The research team, along with colleagues from University College London, Bristol University, Queen’s University Belfast and Bangor University, will collate BSL data in order to ensure full coverage of the UK. They will be working closely with deaf community members and will film deaf signers including men and women, deaf adults with deaf parents and those with hearing parents, signers who are young and old, and individuals with a variety of social and ethnic backgrounds.
Professor Graham Turner, who holds the Chair of Translation and Interpreting at Heriot-Watt’s School of Management and Languages, said that the aim is to create a valuable resource for current and future research that aims to understand the structure and use of BSL. “It has long been recognised that, just like spoken language, BSL usage varies from place to place around the country. Now, for the first time, advances in technology have made it possible to collect video recordings of sign language that can be stored digitally, given searchable linguistic descriptions and accessed over the internet. Once we and out colleagues around the country have amassed this collection, it will provide a fantastic, flexible and accessible research platform for long-term progress.”

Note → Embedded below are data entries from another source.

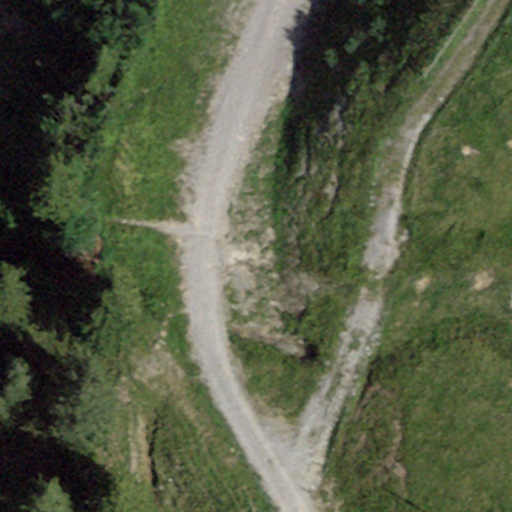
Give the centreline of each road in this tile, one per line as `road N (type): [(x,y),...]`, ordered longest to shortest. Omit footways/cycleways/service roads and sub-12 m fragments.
road 1 (track): [(266,0),(199,202),(197,271),(205,322),(231,388),(292,511)]
road 2 (track): [(273,468),(303,432),(374,274),(396,136),(432,74),(495,0)]
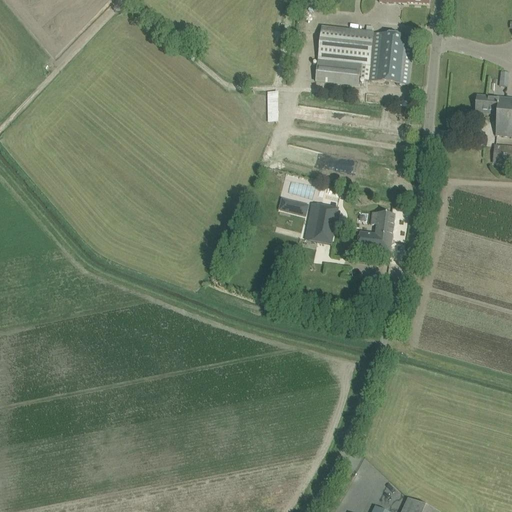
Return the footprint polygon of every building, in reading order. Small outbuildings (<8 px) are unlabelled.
[(366,82),(371,34),(322,29),(316,84),(359,89),(360,81),(362,81),(366,82)] [(409,87),(414,39),(371,34),(366,82),(409,87)] [(511,101),(478,98),(476,114),(498,116),(496,137),(511,138),(511,101)] [(511,148),(495,147),(494,165),(511,166),(511,148)] [(338,208),(321,205),(321,203),(314,202),(314,204),(312,204),(306,240),(325,243),(331,245),(338,208)] [(390,264),(395,217),(373,215),(371,226),(377,226),(376,236),(360,234),(357,260),(390,264)] [(403,511),(434,511),(409,500),(403,511)]
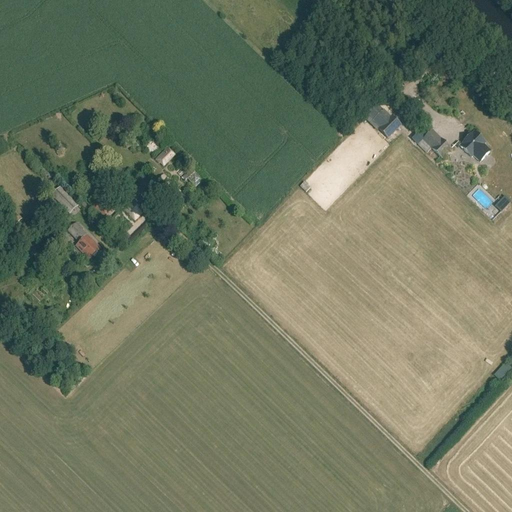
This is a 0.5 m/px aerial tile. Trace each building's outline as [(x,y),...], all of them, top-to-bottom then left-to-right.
[(390,118),(377,105),(366,115),(379,129),(378,130),(387,140),(401,126),(391,116),(390,118)] [(451,150),(432,131),(417,146),(426,154),(431,150),(441,160),(451,150)] [(486,143),(474,131),(459,146),(471,158),(472,157),(479,163),(491,151),(484,145),(486,143)] [(152,142),(146,148),(153,156),(160,149),(152,142)] [(65,149),(59,143),(55,147),(61,153),(65,149)] [(175,156),(168,148),(156,160),(163,168),(175,156)] [(172,185),(163,176),(152,187),(169,204),(179,193),(172,185)] [(51,197),(60,206),(69,197),(60,188),(51,197)] [(78,206),(69,197),(60,206),(69,215),(78,206)] [(106,222),(117,210),(104,197),(92,209),(106,222)] [(146,209),(134,198),(123,209),(134,221),(146,209)] [(504,198),(500,202),(507,208),(511,204),(504,198)] [(82,232),(76,225),(68,232),(79,244),(75,247),(89,261),(100,250),(87,236),(86,236),(82,232)] [(36,250),(31,245),(25,251),(30,256),(36,250)]
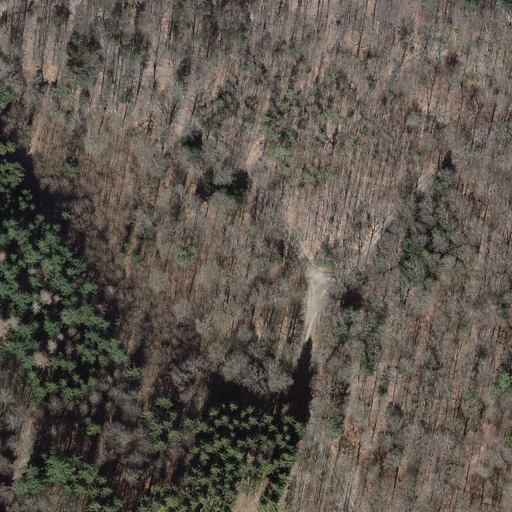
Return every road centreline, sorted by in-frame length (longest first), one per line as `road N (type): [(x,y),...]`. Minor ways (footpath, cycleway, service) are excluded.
road 1 (track): [(312,287),(252,186),(109,44),(78,0)]
road 2 (track): [(174,396),(132,353),(0,125)]
road 3 (track): [(511,130),(312,287)]
road 4 (track): [(318,441),(300,368),(312,287)]
road 5 (track): [(174,396),(124,413),(93,450),(68,454),(41,444)]
road 6 (track): [(318,441),(285,423),(174,396)]
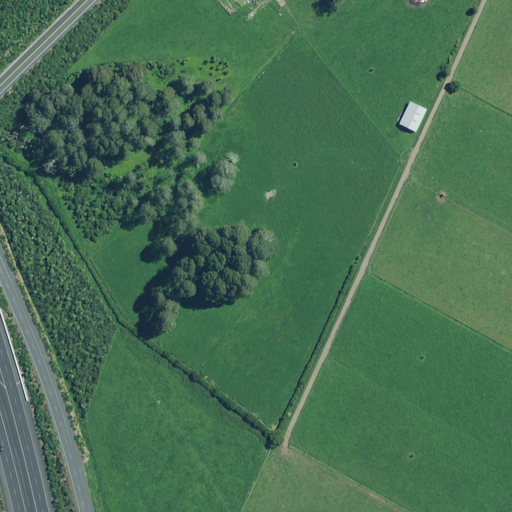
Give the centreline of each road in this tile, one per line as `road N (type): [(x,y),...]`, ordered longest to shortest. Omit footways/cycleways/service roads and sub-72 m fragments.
road 1 (unclassified): [(84,511),(54,405),(0,269)]
road 2 (motorway): [(0,348),(42,511)]
road 3 (unclassified): [(0,84),(87,0)]
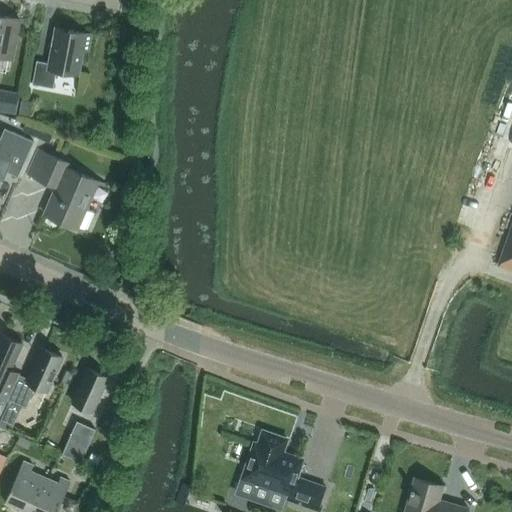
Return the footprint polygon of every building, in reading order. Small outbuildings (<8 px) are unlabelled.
[(0,56),(12,59),(20,19),(0,15),(0,56)] [(88,52),(91,34),(55,28),(49,63),(36,61),(32,84),(53,88),(57,71),(79,75),(83,51),(88,52)] [(4,86),(0,101),(0,103),(17,108),(21,91),(4,86)] [(19,114),(31,116),(34,102),(21,100),(19,114)] [(37,138),(40,130),(25,124),(22,131),(37,138)] [(17,177),(32,141),(4,127),(0,135),(0,183),(6,172),(17,177)] [(52,135),(40,130),(37,138),(49,144),(52,135)] [(105,186),(106,185),(67,168),(69,163),(38,150),(28,174),(57,187),(45,215),(85,232),(94,212),(86,209),(97,182),(105,186)] [(511,225),(498,266),(511,270),(511,225)] [(10,370),(22,343),(2,334),(0,338),(0,400),(6,404),(8,400),(19,375),(10,370)] [(47,391),(62,357),(42,348),(28,379),(19,375),(8,400),(25,408),(35,386),(47,391)] [(92,411),(107,377),(87,368),(72,402),(92,411)] [(3,415),(0,421),(0,427),(11,432),(16,420),(3,415)] [(297,475),(303,459),(282,452),(287,439),(262,431),(258,444),(254,443),(242,478),(286,493),(283,500),(317,511),(319,511),(321,506),(319,505),(325,485),(297,475)] [(89,441),(70,432),(60,454),(79,462),(89,441)] [(20,436),(16,444),(28,450),(32,442),(20,436)] [(87,462),(97,467),(101,457),(91,453),(87,462)] [(26,511),(28,511),(44,477),(31,471),(33,466),(23,461),(5,502),(26,511)] [(56,511),(70,482),(60,478),(57,483),(44,477),(28,511),(56,511)] [(466,511),(468,506),(439,498),(443,486),(414,478),(403,511),(466,511)] [(192,486),(188,485),(182,483),(179,492),(176,502),(185,505),(185,504),(192,486)] [(68,497),(63,509),(69,511),(75,511),(80,503),(68,497)]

He added that the new information about variation and change in BSL which will result from this project will feed directly into Heriot-Watt’s current Scottish Government-backed Graduate Diploma programme to nurture a new generation of BSL teachers in Scotland, and will in turn bring about improvements to the professional training of sign language interpreters ongoing at Heriot-Watt.
The new project also ties in closely with existing sign language projects within the University’s Department of Languages & Intercultural Studies, including a suite of taught courses ranging from entry-level language skills teaching to an EU-funded initiative with Finnish and German partners to develop a Master’s degree.